TBH: I really don't care him attacking webhostingtalk as it doesn't concern me. The natives are pretty hostile over their. I do care about him attacking this forum which is run by volunteers not a big selfish companny.

ps. I don't condone a DDoS and hope the little bugger gets what for.


----------



## drmike (May 17, 2013)

Big selfish company milked the poor chap of his time and sends him pittance of $100 for his efforts.

What difference a year makes.


----------



## Patrick (May 17, 2013)

buffalooed said:


> Big selfish company milked the poor chap of his time and sends him pittance of $100 for his efforts.
> 
> What difference a year makes.


That is what "Chief" paid him, when the CC ownership was official Jon raised his pay


----------



## drmike (May 17, 2013)

Patrick said:


> That is what "Chief" paid him, when the CC ownership was official Jon raised his pay


Curious minds are wondering when payscale from Chief was instituted and when CC official thing was.  Assumption that Chief goes back to March 2012.  Fairly certain that CC ownership was 2 days ago and only through force of someone.

I hadn't heard Liam say his pay was raised in the past 2 days.  But it may have happened.  Link please...


----------



## Patrick (May 17, 2013)

buffalooed said:


> Curious minds are wondering when payscale from Chief was instituted and when CC official thing was.  Assumption that Chief goes back to March 2012.  Fairly certain that CC ownership was 2 days ago and only through force of someone.
> 
> I hadn't heard Liam say his pay was raised in the past 2 days.  But it may have happened.  Link please...

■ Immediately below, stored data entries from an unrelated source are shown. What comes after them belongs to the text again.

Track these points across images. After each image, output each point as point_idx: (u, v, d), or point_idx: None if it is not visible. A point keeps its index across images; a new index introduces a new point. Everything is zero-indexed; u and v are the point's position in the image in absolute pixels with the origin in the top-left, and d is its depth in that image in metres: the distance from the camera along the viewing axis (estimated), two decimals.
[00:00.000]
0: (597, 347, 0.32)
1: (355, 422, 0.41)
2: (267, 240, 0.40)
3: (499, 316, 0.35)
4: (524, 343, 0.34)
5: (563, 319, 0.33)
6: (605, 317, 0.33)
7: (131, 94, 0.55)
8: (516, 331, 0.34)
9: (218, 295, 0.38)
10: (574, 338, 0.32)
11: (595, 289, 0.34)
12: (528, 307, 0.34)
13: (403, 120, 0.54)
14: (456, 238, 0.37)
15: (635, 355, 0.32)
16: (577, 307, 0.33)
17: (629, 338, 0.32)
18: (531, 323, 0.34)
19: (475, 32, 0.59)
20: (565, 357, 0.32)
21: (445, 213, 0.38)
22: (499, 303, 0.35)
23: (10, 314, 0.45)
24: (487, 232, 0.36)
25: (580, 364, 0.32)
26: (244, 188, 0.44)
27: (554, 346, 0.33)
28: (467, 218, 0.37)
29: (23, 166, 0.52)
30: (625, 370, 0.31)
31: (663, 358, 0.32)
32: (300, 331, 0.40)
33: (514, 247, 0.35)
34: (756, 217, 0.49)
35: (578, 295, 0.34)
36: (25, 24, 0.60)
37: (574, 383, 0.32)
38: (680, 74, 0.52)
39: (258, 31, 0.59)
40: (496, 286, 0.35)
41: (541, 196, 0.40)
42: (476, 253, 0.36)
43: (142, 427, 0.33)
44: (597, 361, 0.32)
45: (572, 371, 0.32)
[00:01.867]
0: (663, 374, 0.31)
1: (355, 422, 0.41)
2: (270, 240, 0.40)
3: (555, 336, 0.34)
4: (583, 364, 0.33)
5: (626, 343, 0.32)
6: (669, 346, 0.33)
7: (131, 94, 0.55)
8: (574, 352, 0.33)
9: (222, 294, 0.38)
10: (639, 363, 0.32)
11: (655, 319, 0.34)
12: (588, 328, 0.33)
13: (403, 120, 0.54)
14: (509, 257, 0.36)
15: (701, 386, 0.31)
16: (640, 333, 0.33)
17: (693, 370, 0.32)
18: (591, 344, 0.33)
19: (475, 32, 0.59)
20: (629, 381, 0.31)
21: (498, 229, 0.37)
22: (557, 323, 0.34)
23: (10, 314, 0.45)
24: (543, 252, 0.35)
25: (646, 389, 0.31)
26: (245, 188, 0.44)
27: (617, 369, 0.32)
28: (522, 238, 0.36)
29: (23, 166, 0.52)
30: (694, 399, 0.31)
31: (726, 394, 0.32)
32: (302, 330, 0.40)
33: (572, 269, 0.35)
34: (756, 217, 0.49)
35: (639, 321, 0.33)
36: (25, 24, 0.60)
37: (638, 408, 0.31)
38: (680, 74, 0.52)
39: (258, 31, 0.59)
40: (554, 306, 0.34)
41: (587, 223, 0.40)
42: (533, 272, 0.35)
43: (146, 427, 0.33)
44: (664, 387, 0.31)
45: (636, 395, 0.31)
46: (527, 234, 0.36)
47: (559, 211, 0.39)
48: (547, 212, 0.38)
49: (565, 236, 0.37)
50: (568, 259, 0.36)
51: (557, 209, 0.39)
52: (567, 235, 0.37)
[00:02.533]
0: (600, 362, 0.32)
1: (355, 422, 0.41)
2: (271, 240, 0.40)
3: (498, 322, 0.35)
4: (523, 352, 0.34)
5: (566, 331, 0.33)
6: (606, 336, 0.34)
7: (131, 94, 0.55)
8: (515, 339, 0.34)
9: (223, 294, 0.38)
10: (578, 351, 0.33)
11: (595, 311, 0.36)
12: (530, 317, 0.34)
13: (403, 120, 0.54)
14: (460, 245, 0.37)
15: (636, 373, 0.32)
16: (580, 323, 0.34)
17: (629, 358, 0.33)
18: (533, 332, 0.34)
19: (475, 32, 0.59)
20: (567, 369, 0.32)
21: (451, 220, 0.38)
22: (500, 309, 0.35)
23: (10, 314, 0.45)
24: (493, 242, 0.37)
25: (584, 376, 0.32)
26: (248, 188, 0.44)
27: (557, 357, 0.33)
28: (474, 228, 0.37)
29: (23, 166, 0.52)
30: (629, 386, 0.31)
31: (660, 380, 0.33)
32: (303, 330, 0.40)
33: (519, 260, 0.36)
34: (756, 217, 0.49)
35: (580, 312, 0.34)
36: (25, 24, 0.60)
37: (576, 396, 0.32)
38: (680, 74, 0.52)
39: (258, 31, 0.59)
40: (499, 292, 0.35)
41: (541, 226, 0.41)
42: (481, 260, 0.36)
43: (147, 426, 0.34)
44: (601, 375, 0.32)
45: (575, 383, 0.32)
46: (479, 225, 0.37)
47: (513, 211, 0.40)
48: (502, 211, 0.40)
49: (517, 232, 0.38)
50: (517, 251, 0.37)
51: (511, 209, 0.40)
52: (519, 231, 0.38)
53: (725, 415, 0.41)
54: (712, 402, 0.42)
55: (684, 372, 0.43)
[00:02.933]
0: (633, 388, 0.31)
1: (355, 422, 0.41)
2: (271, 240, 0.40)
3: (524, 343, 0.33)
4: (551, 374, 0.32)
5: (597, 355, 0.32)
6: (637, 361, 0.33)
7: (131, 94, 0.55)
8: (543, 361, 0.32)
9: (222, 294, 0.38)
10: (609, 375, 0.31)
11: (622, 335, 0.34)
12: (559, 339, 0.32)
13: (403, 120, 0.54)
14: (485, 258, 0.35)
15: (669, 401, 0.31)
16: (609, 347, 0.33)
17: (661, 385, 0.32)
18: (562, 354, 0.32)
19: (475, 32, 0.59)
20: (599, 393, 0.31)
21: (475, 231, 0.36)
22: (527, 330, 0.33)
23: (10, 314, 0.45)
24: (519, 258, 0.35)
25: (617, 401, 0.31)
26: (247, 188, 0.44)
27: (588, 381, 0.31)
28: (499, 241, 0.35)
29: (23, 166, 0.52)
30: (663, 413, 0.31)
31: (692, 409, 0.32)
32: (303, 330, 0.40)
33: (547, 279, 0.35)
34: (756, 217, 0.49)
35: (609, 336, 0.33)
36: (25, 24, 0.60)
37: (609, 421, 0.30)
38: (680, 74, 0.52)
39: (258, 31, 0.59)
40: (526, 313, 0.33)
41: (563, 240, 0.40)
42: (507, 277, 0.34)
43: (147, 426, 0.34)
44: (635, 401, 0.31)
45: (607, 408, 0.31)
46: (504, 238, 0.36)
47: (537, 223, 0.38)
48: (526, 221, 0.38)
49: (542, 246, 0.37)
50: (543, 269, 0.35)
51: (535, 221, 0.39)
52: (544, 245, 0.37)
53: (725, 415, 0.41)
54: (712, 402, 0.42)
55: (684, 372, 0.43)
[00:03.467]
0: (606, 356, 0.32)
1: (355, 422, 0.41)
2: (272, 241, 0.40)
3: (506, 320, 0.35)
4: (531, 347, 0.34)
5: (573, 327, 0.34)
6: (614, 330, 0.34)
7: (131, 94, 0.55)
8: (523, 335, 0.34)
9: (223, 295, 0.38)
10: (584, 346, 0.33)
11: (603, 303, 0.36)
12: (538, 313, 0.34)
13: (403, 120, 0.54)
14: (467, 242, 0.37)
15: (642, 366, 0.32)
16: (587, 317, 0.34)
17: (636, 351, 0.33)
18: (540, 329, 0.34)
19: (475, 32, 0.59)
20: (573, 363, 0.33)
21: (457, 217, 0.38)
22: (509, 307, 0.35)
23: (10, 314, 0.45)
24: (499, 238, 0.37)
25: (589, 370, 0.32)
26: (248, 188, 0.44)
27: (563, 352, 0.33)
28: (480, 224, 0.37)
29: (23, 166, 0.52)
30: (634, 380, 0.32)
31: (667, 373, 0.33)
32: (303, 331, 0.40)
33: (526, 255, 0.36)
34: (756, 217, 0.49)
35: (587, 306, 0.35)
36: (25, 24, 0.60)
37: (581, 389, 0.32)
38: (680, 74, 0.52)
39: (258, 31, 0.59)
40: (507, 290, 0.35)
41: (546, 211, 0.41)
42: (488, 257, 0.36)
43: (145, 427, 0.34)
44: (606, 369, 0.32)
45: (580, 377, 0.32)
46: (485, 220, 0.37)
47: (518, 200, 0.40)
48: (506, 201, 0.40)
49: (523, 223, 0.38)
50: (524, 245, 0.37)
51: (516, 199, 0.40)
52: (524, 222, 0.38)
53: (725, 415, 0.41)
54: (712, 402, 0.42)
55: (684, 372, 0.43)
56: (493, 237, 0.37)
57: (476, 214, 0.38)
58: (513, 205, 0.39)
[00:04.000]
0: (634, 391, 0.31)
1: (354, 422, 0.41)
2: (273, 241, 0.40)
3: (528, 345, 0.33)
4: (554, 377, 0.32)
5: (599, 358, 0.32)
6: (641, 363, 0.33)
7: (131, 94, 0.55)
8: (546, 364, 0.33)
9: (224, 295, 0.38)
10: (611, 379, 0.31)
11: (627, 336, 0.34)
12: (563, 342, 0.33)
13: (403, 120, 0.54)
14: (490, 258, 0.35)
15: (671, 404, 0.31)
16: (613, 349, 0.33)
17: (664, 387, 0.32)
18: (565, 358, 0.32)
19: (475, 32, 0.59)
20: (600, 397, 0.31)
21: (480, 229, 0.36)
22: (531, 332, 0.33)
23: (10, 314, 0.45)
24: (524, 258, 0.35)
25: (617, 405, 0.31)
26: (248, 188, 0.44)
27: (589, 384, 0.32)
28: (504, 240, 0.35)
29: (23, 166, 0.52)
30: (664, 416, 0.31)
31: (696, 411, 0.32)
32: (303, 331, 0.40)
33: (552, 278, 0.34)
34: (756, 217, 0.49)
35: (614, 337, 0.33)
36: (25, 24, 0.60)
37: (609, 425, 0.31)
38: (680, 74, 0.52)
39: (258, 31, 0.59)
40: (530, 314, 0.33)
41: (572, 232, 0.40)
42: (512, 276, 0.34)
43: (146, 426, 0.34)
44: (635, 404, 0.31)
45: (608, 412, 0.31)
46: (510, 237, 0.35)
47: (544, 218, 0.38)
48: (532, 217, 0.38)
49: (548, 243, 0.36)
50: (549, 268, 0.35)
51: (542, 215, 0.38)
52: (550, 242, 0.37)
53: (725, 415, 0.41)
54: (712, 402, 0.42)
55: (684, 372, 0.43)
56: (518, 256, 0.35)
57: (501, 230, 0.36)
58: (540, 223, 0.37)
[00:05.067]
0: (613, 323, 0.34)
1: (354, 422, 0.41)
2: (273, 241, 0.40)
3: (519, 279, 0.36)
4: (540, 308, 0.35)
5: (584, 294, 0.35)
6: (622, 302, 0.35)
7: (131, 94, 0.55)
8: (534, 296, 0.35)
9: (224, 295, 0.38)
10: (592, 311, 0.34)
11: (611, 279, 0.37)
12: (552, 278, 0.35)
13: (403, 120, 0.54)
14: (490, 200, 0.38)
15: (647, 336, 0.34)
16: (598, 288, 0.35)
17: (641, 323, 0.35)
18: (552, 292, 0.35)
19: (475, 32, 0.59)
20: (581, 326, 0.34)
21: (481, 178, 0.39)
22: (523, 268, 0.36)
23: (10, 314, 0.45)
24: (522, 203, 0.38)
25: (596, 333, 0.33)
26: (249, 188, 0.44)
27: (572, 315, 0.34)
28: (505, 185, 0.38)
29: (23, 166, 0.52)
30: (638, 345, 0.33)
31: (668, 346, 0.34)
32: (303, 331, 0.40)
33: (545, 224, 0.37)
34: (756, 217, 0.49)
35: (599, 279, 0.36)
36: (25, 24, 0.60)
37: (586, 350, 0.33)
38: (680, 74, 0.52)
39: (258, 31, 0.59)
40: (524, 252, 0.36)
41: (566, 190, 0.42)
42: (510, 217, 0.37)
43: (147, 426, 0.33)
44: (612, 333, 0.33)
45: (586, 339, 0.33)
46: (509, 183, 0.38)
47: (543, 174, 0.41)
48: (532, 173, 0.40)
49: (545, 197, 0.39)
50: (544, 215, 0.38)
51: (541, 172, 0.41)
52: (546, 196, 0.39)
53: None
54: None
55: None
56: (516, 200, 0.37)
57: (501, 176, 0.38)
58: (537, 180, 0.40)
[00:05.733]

He posted the official announcement thing on LET after the first time it was hacked and now it's gone of course


----------



## drmike (May 17, 2013)

Well that sucks @Patrick.

I'll scour for it when / if the site comes back online.  I need to dig the Liam threads out that were here.  I thought there was some of this, but not all of it.

*"run by volunteers not a big selfish companny"*

Those are the words I keep tripping on after what has gone done with Colocrossing.  Pretty stiff reality after all those months of Liam busting his tail and refereeing things for nearly nothing while CC pocketed the dough.  For Vial to claim the sites aren't financially anything much after their "costs"  is just unfathomable and so is  Liam going along with the freak show.


----------



## mikho (May 17, 2013)

Just to put out here regarding payments from Chief, I was offered an ssd disk as payment for posting on Leb and the "work" I did when I was a writer.


----------



## ElliotJ (May 17, 2013)

buffalooed said:


> Big selfish company milked the poor chap of his time and sends him pittance of $100 for his efforts.


$100, per week? Month? Overall?


----------



## Nick (May 17, 2013)

ElliotJ said:


> $100, per week? Month? Overall?


I believe it was /week and he says he worked on LEB/LET for 20 hours a week.


----------



## mitgib (May 17, 2013)

buffalooed said:


> Well that sucks @Patrick.
> 
> I'll scour for it when / if the site comes back online.  I need to dig the Liam threads out that were here.  I thought there was some of this, but not all of it.
> 
> ...


Your feeling is not uncommon when I see people talk about others money.  The truth is unless you are not disclosing something, you have no clue.  They could be raking in a ton of cash, or barely getting by as expenses are so high, but the end of the store is who really cares, it's speculation.


----------